What do you do when you are told something about your child that scares
you?
What do you do when you start to suspect they are doing something against
your rules, against the law, or they are doing something dangerous like cutting
or they may be suicidal?
How do you bring it up?
I get these kind of questions most every week through texts, facebook
messages, and phone calls. Parents find something terrifying, and they don’t
know how to even start the conversation, let alone what to say.
A friend texted me one morning terrified.
“We just discovered a trash can full of spit-out medication. We’ve been watching our daughter so carefully
since her suicide attempt, I thought she was taking her meds daily, but she’s
tricked us. I don’t even know what to
say or how to approach her.”
My advice: Make the problem your own. Show them the pickle you’re
in. I have had thousands of “awkward
topic” conversations. In fact it is
exactly what I am paid and trained to do over and over and over again each
day. The best way I have found to
discuss difficult topics is to tell the other person your own dilemma. “Son, I
don’t know what to do or think, and I don’t want to make things worse, but I am
freaking out inside because I care about you.

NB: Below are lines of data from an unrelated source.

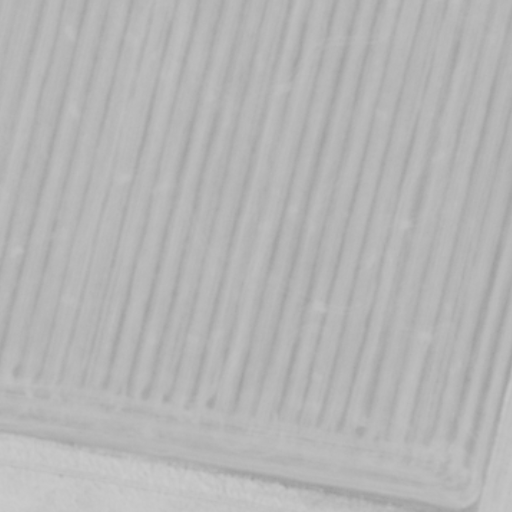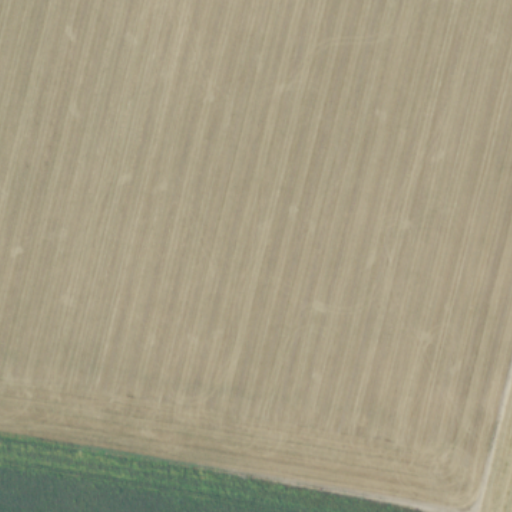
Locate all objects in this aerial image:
crop: (260, 235)
crop: (498, 457)
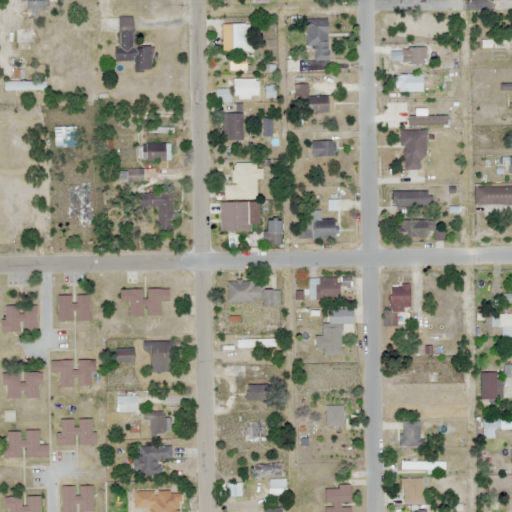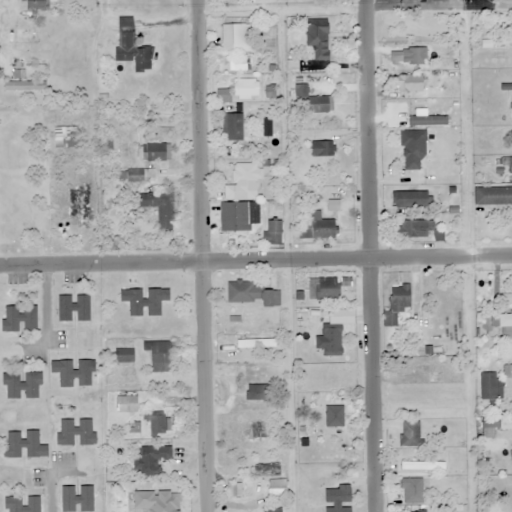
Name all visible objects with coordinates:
building: (261, 1)
building: (33, 7)
building: (411, 29)
building: (234, 37)
building: (318, 38)
building: (131, 46)
building: (407, 83)
building: (24, 86)
building: (246, 88)
building: (223, 95)
building: (311, 101)
building: (233, 126)
building: (65, 137)
building: (322, 148)
building: (413, 150)
building: (155, 152)
building: (510, 164)
building: (243, 182)
building: (493, 194)
building: (409, 199)
building: (78, 207)
building: (159, 208)
building: (242, 216)
building: (415, 228)
building: (317, 229)
building: (273, 232)
road: (200, 255)
road: (367, 255)
road: (255, 259)
building: (324, 288)
building: (243, 292)
building: (271, 298)
building: (144, 301)
building: (397, 304)
building: (74, 308)
building: (19, 318)
building: (501, 320)
building: (332, 341)
building: (124, 355)
building: (160, 356)
building: (511, 370)
building: (74, 373)
building: (21, 385)
building: (489, 386)
building: (255, 392)
building: (335, 413)
building: (158, 423)
building: (133, 424)
building: (494, 427)
building: (76, 432)
building: (409, 433)
building: (254, 434)
building: (24, 445)
building: (151, 460)
building: (422, 466)
building: (267, 470)
building: (276, 487)
building: (234, 490)
building: (412, 490)
building: (338, 498)
building: (77, 499)
building: (23, 504)
building: (272, 510)
building: (415, 511)
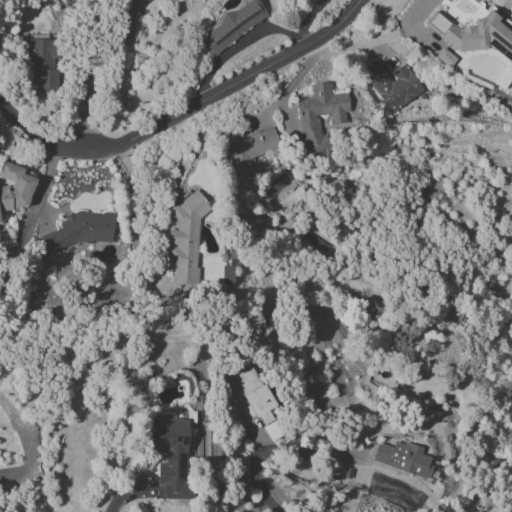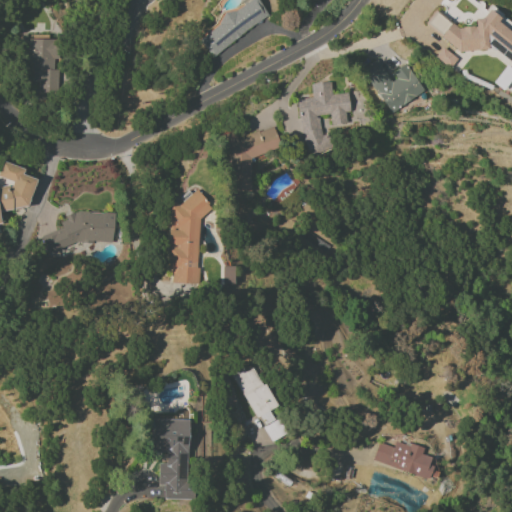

I can’t stop caring about you, and I’m lost as to how to help.”
In my friend’s case, that’s saying something like – “In my parent mind
the medication helped. Six months ago I thought I was going to lose you to
suicide, now for two months you’ve looked happy, so my own mind thinks the
medications are saving your life. But
now, while you are looking good, I find your meds spit-out in the trash. I don’t know what to think or do.
I don’t know if I should be happy because you are doing awesome without
meds, or ask you to take them, or if I take you to the doctor, or if I ignore
the spit out pills and just act like it didn’t happen? It’s not the pills I
care about, it’s you. I have to know you’re okay, or if you’re not, that I can
help you without doing something you hate.
What should I do?”
CONVERSATION KEY: You make the dilemma your own. Ask the person you are worried about to help you.